When Yale’s endowment lost $6.5 billion three years ago, University administrators took decisive action to cut expenses while still preserving the school’s core mission — academics.

Over the past three years, the University put all capital construction projects on hold to save $2 billion, allowing only essential or ongoing renovations to continue. YaleNext, an overhaul of the University’s administrative systems, saw its budget slashed nearly in half and highly paid staff were subject to a salary freeze.

[ydn-legacy-photo-inline id=”5185″ ]

This fiscal year, the University spent reserves in a series of “one-time actions,” Provost Peter Salovey said. Once used, these funds cannot be replenished. Though the University still faces the same expenses, the “one-time action” funds are largely depleted. Salovey said administrators “knew it was a risk” to rely on such funding, and the total cost of the one-time actions outpaced the University’s initial estimates.

“The one-time actions bought us time,” Salovey said, “but they don’t balance the budget long term.”

Now, with a $68 million gap to close in the 2011–12 budget, Salovey said the University is searching for budget cuts with “sustainable consequences.” As non-academic and academic units are asked to scale back budgets for the third consecutive year, administrators and professors alike are asking the same question: What is left to cut?

UNIT-BY-UNIT

In the next two months, the officers of the University — Levin, Salovey and Yale’s six vice presidents — and deputy provosts will meet with directors, deans and department chairs to decide where cuts can be made, Salovey said.

“I think what is possible to trim will vary in different parts of the University,” he said. “All units are going to go through a budget process generally led by a deputy provost or an officer but the outcome of that process will differ unit-to-unit.”

Each unit’s budget reduction will vary depending on how much annual endowment income it receives, Salovey said. Few units are fully funded, with the exception of the Beinecke Library, the Center for British Art, the Lewis Walpole Library and the Institute for Sacred Music and other small programs . Endowment income covers a University-wide average of 35 percent of costs for units.

Funds are restricted to certain uses based on donors’ wishes, Deputy Provost Lloyd Suttle said in an e-mail Thursday, and deputy provosts will review the funds available to each unit with relevant academic administrators. Four program and department heads interviewed said they must wait for these meetings before they will know specifics of the cuts.

Still, the newest cuts will be different from those made in the past, said Paul Freedman, acting chair for the History Department. Previous cuts were made across the board, he said, but not every unit will make the same reductions this time.

“We’re apprehensive,” Freedman said, adding that he does not know what cuts the administration will ask the History Department to make. “It will be a process of negotiation to some extent.”

Freedman said he does not know how much endowment income his department receives each year to cover costs, but feels certain it is far less than the 35 percent University-wide average.

Sociology Department Chair Julia Adams and Computer Science Department Chair Avi Silberschatz both said they have not heard specifics from the Provost’s Office about pending cuts.

Steven Fraade, chair of the Judaic Studies Program, said his program is mostly funded by its own endowment and is largely self-supporting.

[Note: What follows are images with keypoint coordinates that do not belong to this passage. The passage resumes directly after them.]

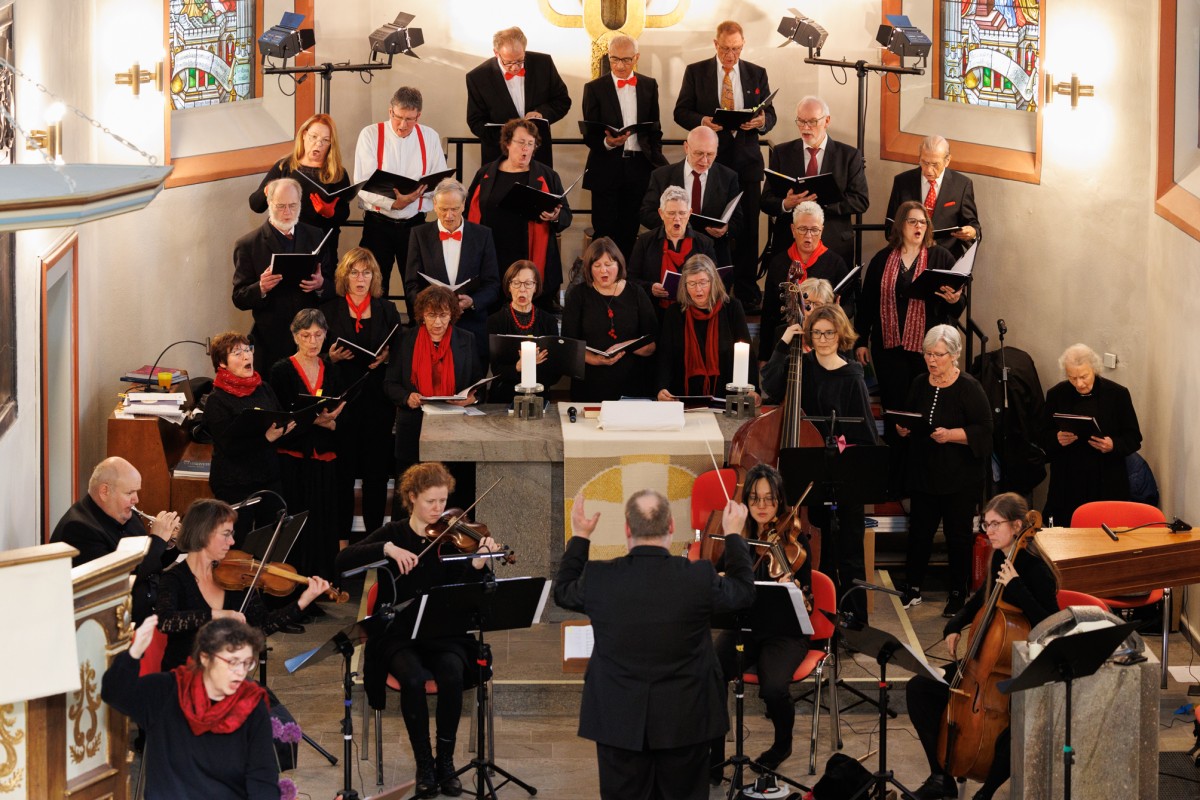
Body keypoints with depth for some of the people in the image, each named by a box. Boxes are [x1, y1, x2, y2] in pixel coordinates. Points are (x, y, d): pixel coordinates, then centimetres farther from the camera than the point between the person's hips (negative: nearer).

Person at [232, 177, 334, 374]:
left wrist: (321, 285, -12)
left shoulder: (316, 237, 10)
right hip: (271, 341, -2)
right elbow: (239, 298, -1)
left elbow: (334, 286, 11)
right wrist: (261, 288, -21)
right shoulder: (248, 245, 1)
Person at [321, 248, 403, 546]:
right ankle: (341, 536, 6)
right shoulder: (329, 311, 6)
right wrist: (332, 357, -14)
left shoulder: (387, 310, 10)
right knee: (342, 468, -1)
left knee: (377, 468, 2)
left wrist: (387, 357, -10)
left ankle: (374, 533, 11)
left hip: (377, 400, 1)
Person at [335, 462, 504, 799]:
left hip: (443, 633, 1)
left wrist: (478, 563, -29)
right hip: (398, 634, -1)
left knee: (452, 674, -31)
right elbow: (343, 561, -11)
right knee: (412, 677, -32)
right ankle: (424, 765, -15)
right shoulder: (394, 533, 3)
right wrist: (387, 548, -23)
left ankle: (446, 762, -14)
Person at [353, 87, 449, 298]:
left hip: (415, 224, 2)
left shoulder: (430, 137, 4)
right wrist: (393, 204, -26)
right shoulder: (370, 135, -4)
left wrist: (420, 190, -17)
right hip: (378, 223, -2)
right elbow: (363, 185, -11)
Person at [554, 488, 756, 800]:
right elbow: (743, 592, 7)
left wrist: (579, 537, 21)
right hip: (685, 721, 0)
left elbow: (563, 593, 11)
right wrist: (733, 535, 19)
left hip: (618, 722, 0)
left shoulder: (599, 578, -12)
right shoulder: (700, 578, -14)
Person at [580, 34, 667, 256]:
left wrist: (656, 161, 8)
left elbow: (655, 129, 16)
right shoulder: (594, 88, 0)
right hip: (606, 169, -2)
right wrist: (607, 143, -23)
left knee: (629, 234, 6)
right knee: (605, 234, -1)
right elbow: (589, 135, -3)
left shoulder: (649, 86, 9)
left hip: (638, 167, 2)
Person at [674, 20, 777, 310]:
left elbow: (770, 115, 8)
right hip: (710, 158, -1)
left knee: (747, 227, 0)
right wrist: (702, 121, -18)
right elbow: (681, 112, 3)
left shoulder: (757, 74, 9)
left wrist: (762, 121, -16)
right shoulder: (696, 72, 4)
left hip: (746, 159, 1)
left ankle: (747, 291, 6)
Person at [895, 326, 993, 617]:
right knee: (919, 531, 10)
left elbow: (983, 430, -14)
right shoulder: (920, 384, 5)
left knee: (958, 535, 4)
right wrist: (903, 429, -4)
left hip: (960, 478, -5)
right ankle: (912, 589, 22)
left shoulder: (969, 388, -11)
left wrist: (950, 435, -26)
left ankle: (958, 593, 17)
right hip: (924, 473, 5)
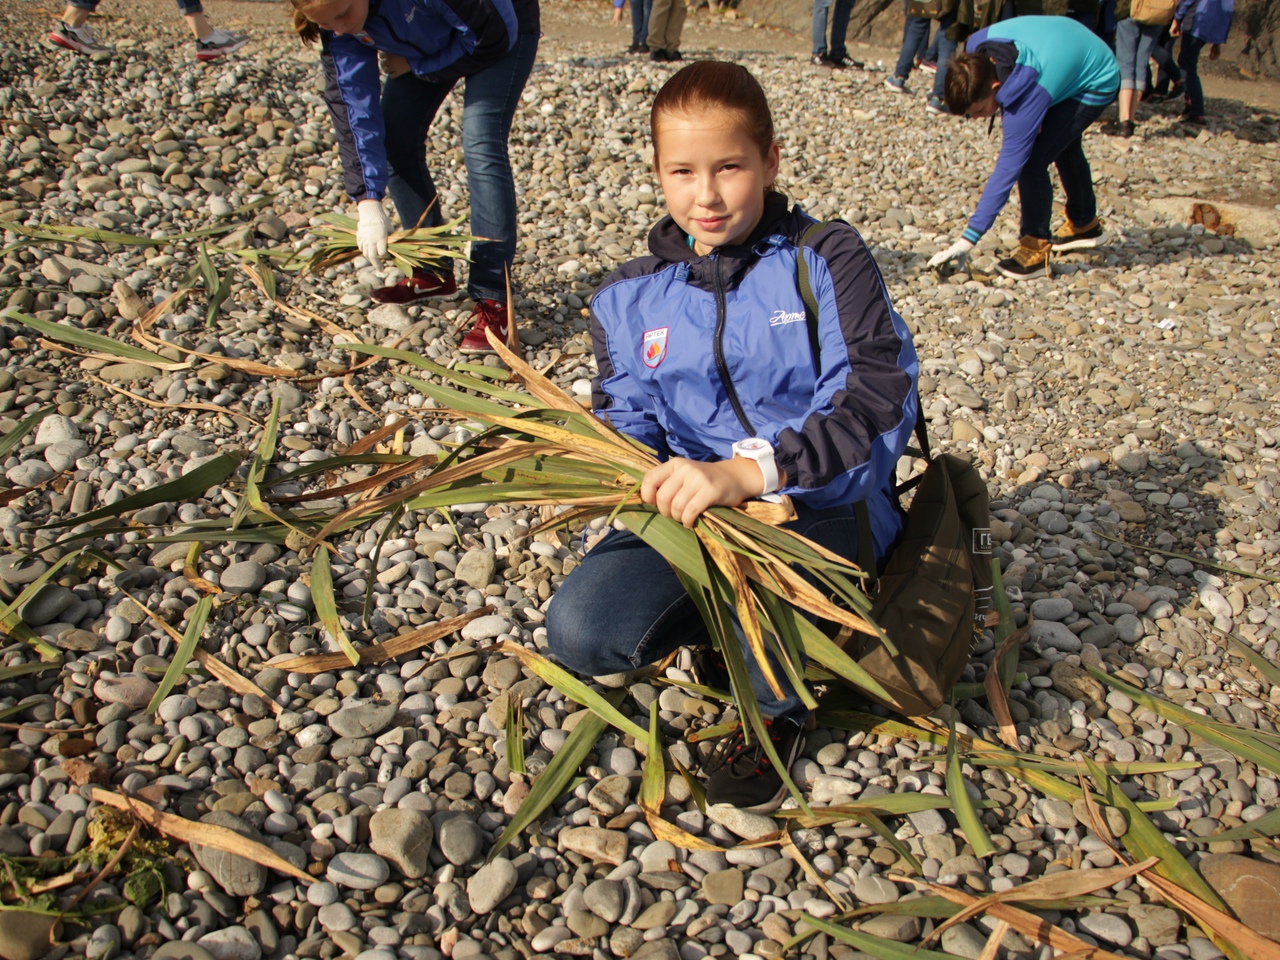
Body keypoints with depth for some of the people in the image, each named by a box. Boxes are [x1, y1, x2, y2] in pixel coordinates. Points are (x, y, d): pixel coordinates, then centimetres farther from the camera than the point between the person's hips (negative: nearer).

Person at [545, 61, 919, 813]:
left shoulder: (827, 262, -3)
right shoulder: (629, 301, 10)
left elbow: (877, 397, -17)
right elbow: (624, 427, 9)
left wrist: (747, 471, -32)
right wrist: (659, 481, -17)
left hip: (823, 507, -3)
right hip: (693, 518, 4)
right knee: (580, 630, -21)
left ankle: (777, 710, 0)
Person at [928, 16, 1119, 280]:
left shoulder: (1027, 95, -42)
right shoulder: (977, 47, -25)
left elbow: (1008, 169, -40)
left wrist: (969, 239, -41)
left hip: (1097, 83, -9)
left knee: (1031, 161, -23)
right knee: (1064, 147, 27)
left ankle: (1036, 249, -9)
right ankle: (1084, 224, 50)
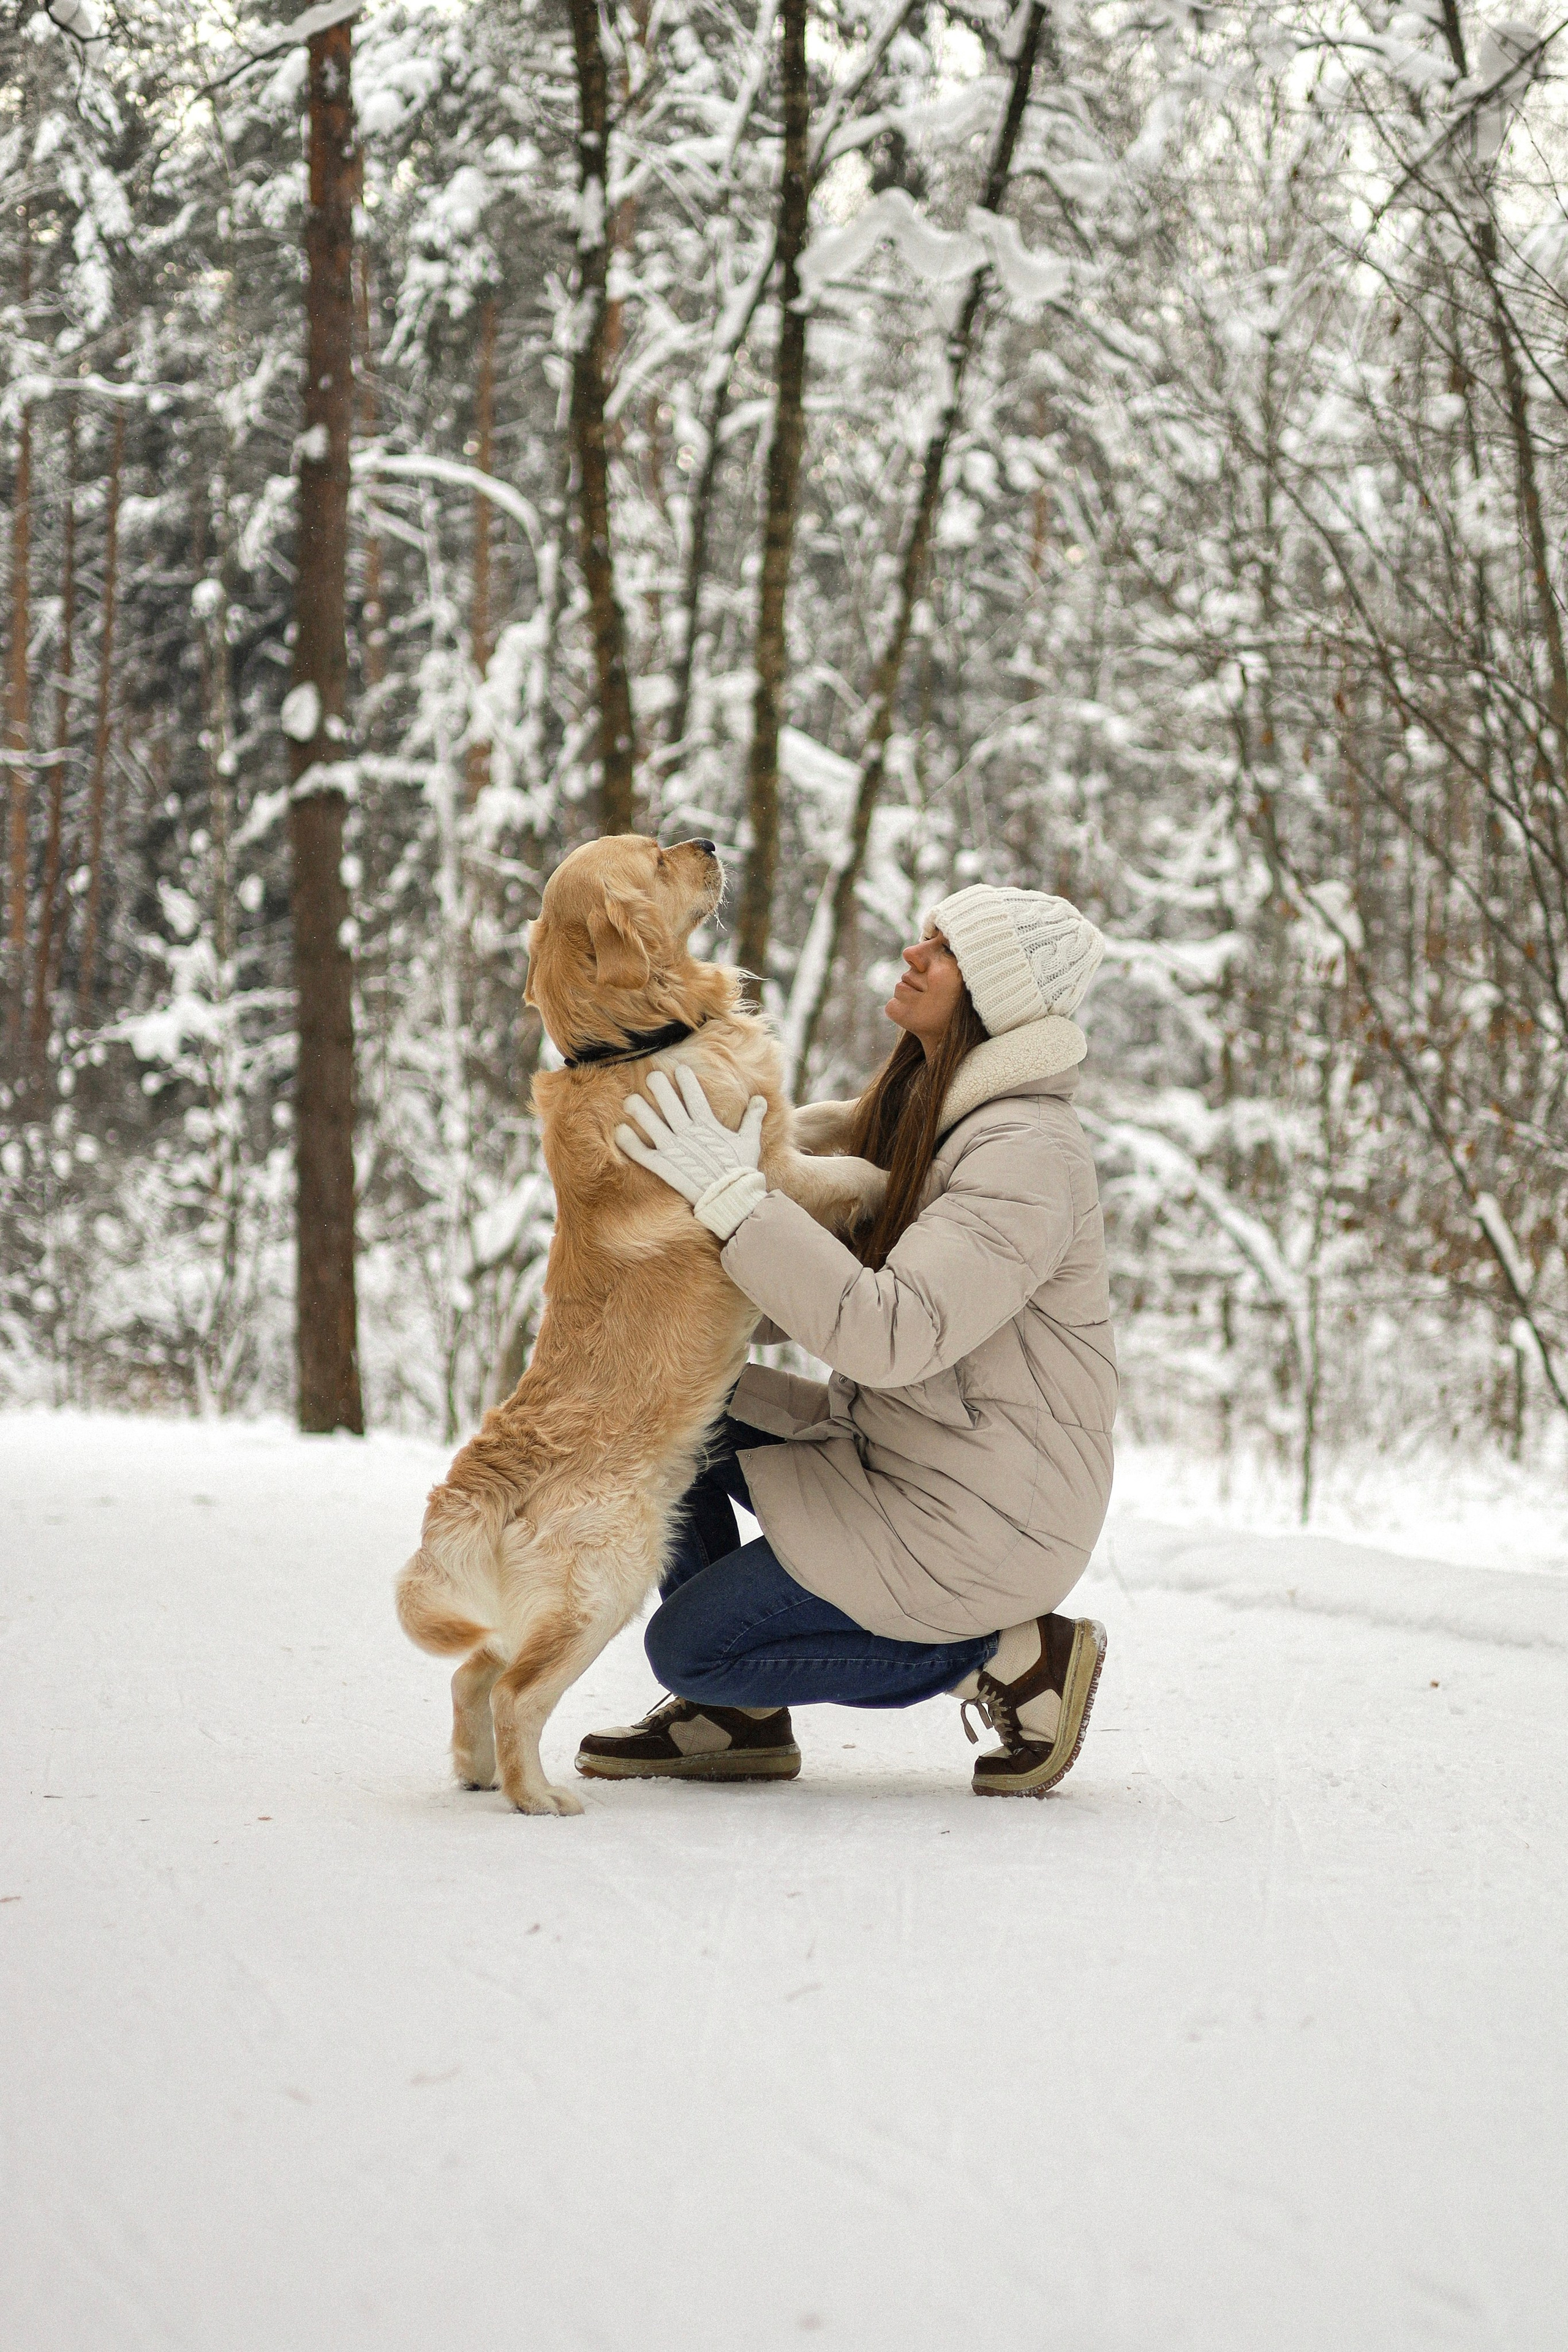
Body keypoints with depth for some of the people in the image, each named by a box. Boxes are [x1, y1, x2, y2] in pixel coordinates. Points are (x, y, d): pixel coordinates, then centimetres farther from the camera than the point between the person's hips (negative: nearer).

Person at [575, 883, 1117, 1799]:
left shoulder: (1027, 1152, -22)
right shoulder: (912, 1112, 8)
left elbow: (891, 1333, -32)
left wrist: (733, 1195, -31)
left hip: (979, 1516, -9)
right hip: (892, 1456, 9)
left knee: (686, 1646, -5)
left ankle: (1012, 1660, -1)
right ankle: (740, 1716, 10)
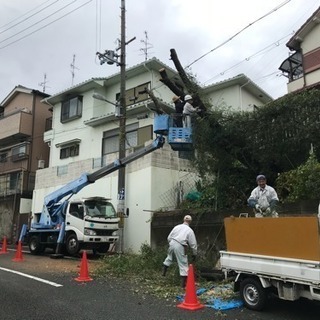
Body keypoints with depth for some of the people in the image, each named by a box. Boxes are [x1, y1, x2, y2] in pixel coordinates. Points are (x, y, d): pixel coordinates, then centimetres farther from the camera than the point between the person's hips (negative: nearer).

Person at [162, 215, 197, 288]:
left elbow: (169, 237, 15)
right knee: (183, 264, 5)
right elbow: (193, 244, 2)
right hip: (180, 247, -4)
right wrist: (194, 254, 13)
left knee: (169, 257, 33)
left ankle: (164, 272, 38)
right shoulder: (190, 230, 1)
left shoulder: (177, 227, 12)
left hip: (172, 243, 4)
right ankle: (183, 283, 8)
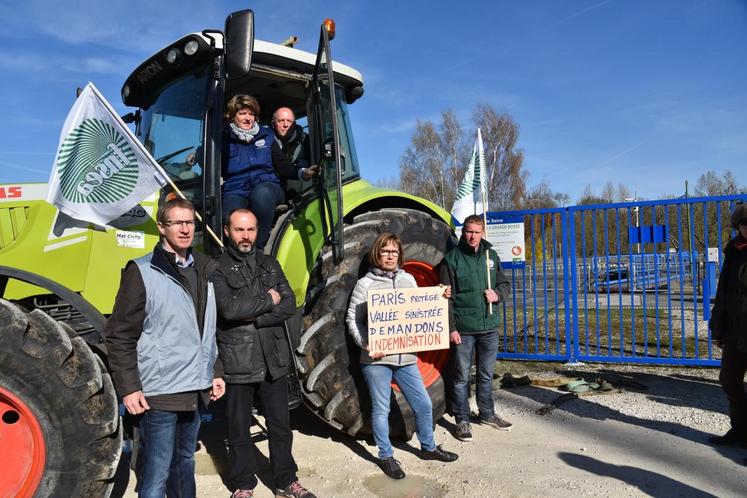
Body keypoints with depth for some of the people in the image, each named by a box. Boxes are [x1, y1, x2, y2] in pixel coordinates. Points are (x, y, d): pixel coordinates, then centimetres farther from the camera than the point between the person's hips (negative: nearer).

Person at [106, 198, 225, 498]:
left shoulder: (204, 269, 11)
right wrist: (128, 388, -12)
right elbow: (119, 336, -8)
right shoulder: (141, 272, -7)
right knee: (156, 474, 0)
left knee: (184, 462, 19)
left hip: (195, 390, 6)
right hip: (159, 393, -6)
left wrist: (216, 372, 14)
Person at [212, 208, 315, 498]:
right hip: (238, 363, -3)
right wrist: (268, 300, -10)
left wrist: (253, 318, -13)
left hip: (274, 361, 4)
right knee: (240, 430, 13)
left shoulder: (270, 265, 9)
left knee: (280, 426, 15)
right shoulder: (218, 268, -5)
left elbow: (290, 305, 0)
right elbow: (229, 308, -21)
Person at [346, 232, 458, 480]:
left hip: (406, 357, 4)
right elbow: (353, 320, -4)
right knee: (381, 409, 8)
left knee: (423, 405, 12)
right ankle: (386, 456, 27)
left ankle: (428, 448, 36)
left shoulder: (408, 280, 9)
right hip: (376, 359, -4)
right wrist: (365, 344, -18)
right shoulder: (365, 284, -4)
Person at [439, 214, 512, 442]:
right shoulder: (451, 259, -6)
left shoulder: (491, 255, 8)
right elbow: (447, 297, -8)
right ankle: (462, 420, 18)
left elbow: (505, 283, 16)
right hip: (463, 329, -4)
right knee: (462, 376, 5)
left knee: (486, 375, 17)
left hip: (489, 327, 4)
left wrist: (497, 294, -7)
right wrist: (451, 328, -12)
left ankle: (487, 414, 34)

The program has been most affected by holds on faculty searches instead of financial cutbacks, he said.

BUYING TIME

At the heart of the University’s efforts to trim the 2011-12 budget is the search for a substitute for $60 million of reserves used to balance the current budget.

The money for such one-time actions came from fund balances — unspent income from endowment gift funds or spent-down gifts, Suttle said. Endowment income and gifts carry over from year to year, and figured heavily into the $60 million that helped buffer the University this year.

One-time funds were not entirely consumed this year and many departments still have reserves, Suttle said, but the funds will not hold up forever.

“Since they are truly ‘one-time’ funds, we cannot count on them being available indefinitely,” Suttle said, “so we need to develop a sustainable budget that does not rely on them over the long term.”

Yale has worked toward a sustainable budget for the past three years by tightening spending on non-essential costs such as travel and social events and cutting nearly 250 jobs. Academic departments have had requests for additional hires delayed, and Salovey has committed to hold the Faculty of Arts and Sciences to its current size of 710 members.

On the whole, Yale has tried to protect academic departments from the impact of budget cuts. Salovey said Yale constantly looks to lower administrative costs and will consider consolidating personnel for further savings. But shrinking the budget for the University’s central administration will not shelter departments from the newest round of reductions.

“They have tried to cut the central administration first or things that don’t have a direct effect on students and faculty, but they’re getting to the point now where they do have to start cutting those things,” Freedman said. “It’s not going to be directly more noticeable, but they’ve already cut most of what’s easy to cut.”